## Exercise goal:
Under this line are the records; write out word for word the part that begins at the line containing "MAIS VENDIDOS" and ends at the line containing "R$ 3,99 no boleto", and no more.

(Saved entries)

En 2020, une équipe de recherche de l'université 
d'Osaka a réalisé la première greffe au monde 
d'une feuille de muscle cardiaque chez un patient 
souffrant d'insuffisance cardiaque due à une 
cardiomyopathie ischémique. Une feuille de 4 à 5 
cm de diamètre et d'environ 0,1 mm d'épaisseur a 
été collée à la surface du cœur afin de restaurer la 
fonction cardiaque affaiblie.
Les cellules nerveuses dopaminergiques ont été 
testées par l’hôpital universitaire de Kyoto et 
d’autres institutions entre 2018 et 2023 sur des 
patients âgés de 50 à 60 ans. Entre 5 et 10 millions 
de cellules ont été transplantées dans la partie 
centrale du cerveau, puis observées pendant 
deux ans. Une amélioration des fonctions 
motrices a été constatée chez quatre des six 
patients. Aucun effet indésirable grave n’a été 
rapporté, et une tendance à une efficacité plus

...

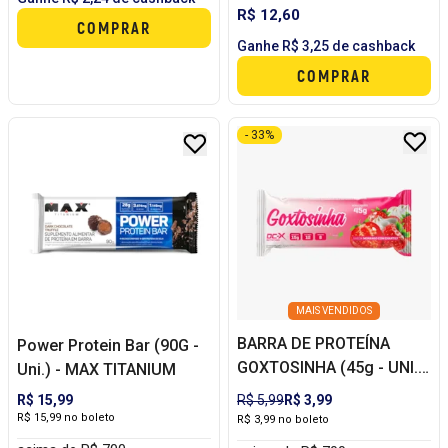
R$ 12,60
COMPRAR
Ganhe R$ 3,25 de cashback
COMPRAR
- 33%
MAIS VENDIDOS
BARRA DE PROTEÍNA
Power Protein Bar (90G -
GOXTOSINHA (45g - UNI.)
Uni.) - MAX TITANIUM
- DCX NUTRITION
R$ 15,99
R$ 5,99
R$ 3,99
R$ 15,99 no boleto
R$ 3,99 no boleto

## Response to the exercise:
MAIS VENDIDOS
BARRA DE PROTEÍNA
Power Protein Bar (90G -
GOXTOSINHA (45g - UNI.)
Uni.) - MAX TITANIUM
- DCX NUTRITION
R$ 15,99
R$ 5,99
R$ 3,99
R$ 15,99 no boleto
R$ 3,99 no boleto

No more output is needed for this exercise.